• _TEXT FOR ANALYSIS_:
=== Begin Enclosure ===

What's wrong with this proof that commutativity is implied by the other field axioms?

Since we are talking about Fields here and the field axioms are an extension of the ring axioms (a field can be defined as a commutative ring with $1$), you are correct to see redundancy.
However, since the field axioms are constructed from ring axioms and in rings the property is not redundant, it's justified to keep this redundancy. The essential part of the field axioms that generates the redundancy is that $1\in F$ (the field has a multiplicative identity) and it is a ring.

Without this property $-(b+a)$ (the additive inverse of $b+a$) is not guaranteed to be $-1 \cdot (b+a)$ since $-1$ may not even exist. Instead, $-(b+a) = (-a)+(-b)$ because $b+a+(-a)+(-b)=0$.

We can prove that for a Ring to have commutative addition it suffices that it has a $1$:

$$\begin{align*} a+a+b+b & = (1+1)\cdot a+(1+1)\cdot b & \text{left-distributivity}; 1\cdot a = a \\ & = (1+1)\cdot(a+b) & \text{right-distributivity}\\ &= 1\cdot(a+b) + 1\cdot(a+b) & \text{left-distributivity}\\ & = a+b+a+b &\text{right-distributivity} \\ \Rightarrow a+b&=b+a & \text{cancellation} \end{align*}$$ Proof taken from here.

=== End Enclosure ===

• _Source texts of formatted documents_:
=== Begin Enclosure ===

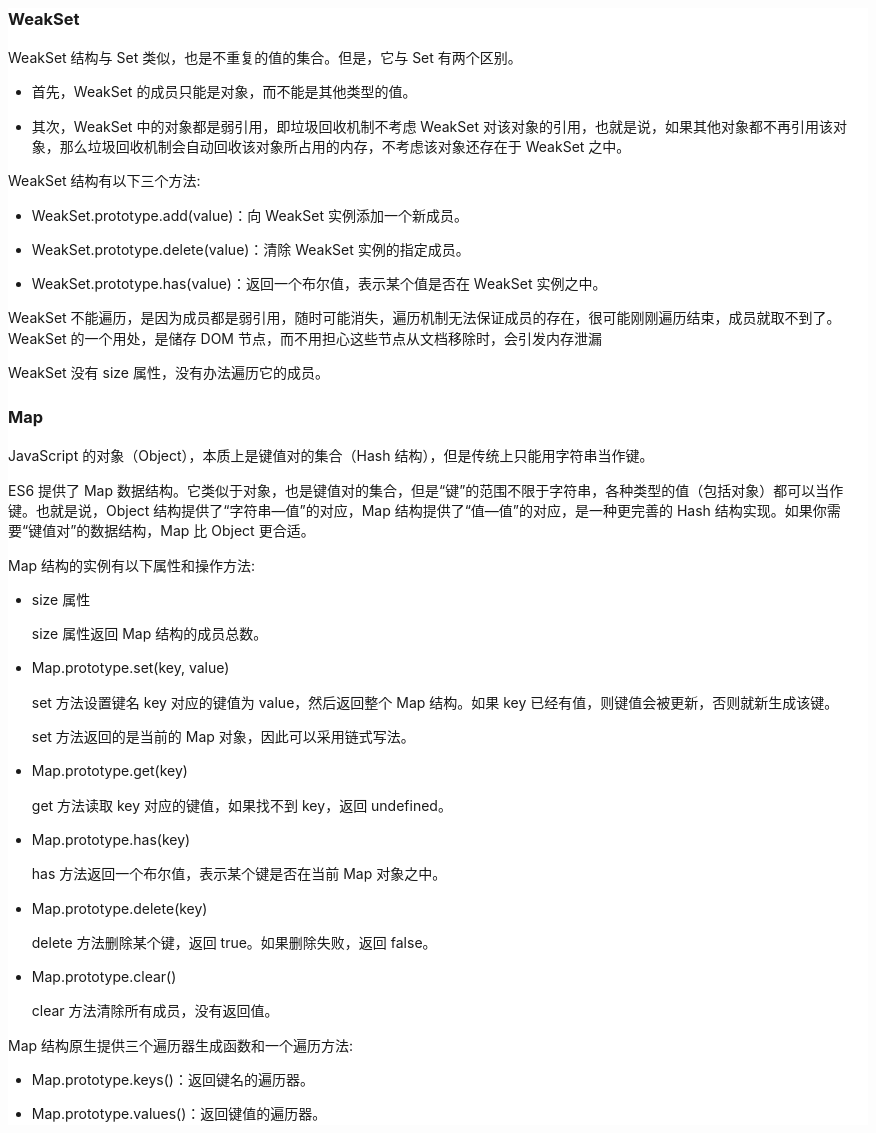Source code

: 
### WeakSet

WeakSet 结构与 Set 类似，也是不重复的值的集合。但是，它与 Set 有两个区别。

- 首先，WeakSet 的成员只能是对象，而不能是其他类型的值。

- 其次，WeakSet 中的对象都是弱引用，即垃圾回收机制不考虑 WeakSet 对该对象的引用，也就是说，如果其他对象都不再引用该对象，那么垃圾回收机制会自动回收该对象所占用的内存，不考虑该对象还存在于 WeakSet 之中。

WeakSet 结构有以下三个方法:

- WeakSet.prototype.add(value)：向 WeakSet 实例添加一个新成员。

- WeakSet.prototype.delete(value)：清除 WeakSet 实例的指定成员。

- WeakSet.prototype.has(value)：返回一个布尔值，表示某个值是否在 WeakSet 实例之中。

WeakSet 不能遍历，是因为成员都是弱引用，随时可能消失，遍历机制无法保证成员的存在，很可能刚刚遍历结束，成员就取不到了。WeakSet 的一个用处，是储存 DOM 节点，而不用担心这些节点从文档移除时，会引发内存泄漏

WeakSet 没有 size 属性，没有办法遍历它的成员。

### Map

JavaScript 的对象（Object），本质上是键值对的集合（Hash 结构），但是传统上只能用字符串当作键。

ES6 提供了 Map 数据结构。它类似于对象，也是键值对的集合，但是“键”的范围不限于字符串，各种类型的值（包括对象）都可以当作键。也就是说，Object 结构提供了“字符串—值”的对应，Map 结构提供了“值—值”的对应，是一种更完善的 Hash 结构实现。如果你需要“键值对”的数据结构，Map 比 Object 更合适。

Map 结构的实例有以下属性和操作方法:

- size 属性

  size 属性返回 Map 结构的成员总数。

- Map.prototype.set(key, value)

  set 方法设置键名 key 对应的键值为 value，然后返回整个 Map 结构。如果 key 已经有值，则键值会被更新，否则就新生成该键。

  set 方法返回的是当前的 Map 对象，因此可以采用链式写法。

- Map.prototype.get(key)

  get 方法读取 key 对应的键值，如果找不到 key，返回 undefined。

- Map.prototype.has(key)

  has 方法返回一个布尔值，表示某个键是否在当前 Map 对象之中。

- Map.prototype.delete(key)

  delete 方法删除某个键，返回 true。如果删除失败，返回 false。

- Map.prototype.clear()

  clear 方法清除所有成员，没有返回值。

Map 结构原生提供三个遍历器生成函数和一个遍历方法:

- Map.prototype.keys()：返回键名的遍历器。

- Map.prototype.values()：返回键值的遍历器。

=== End Enclosure ===

• _WORK INSTRUCTIONS_:
#1 In the post on commutativity and the field axioms, what is named as the essential part of the field axioms that generates the redundancy?
#2 Write the next part of the post on commutativity and the field axioms, starting after its final sentence.
None of this work depends on the entries.

• _ANSWERS TO THIS EXERCISE_:
#1 That $1\in F$ (the field has a multiplicative identity) and that it is a ring.

#2
Now although the property is redundant for fields, it isn't in the context of a commutative ring so it's a good idea to still keep all the (non-redundant) ring axioms for consistency since every field is a ring.


Yes, commutativity of addition is a logical consequence of the other field axioms. Nothing wrong with being a little bit redundant.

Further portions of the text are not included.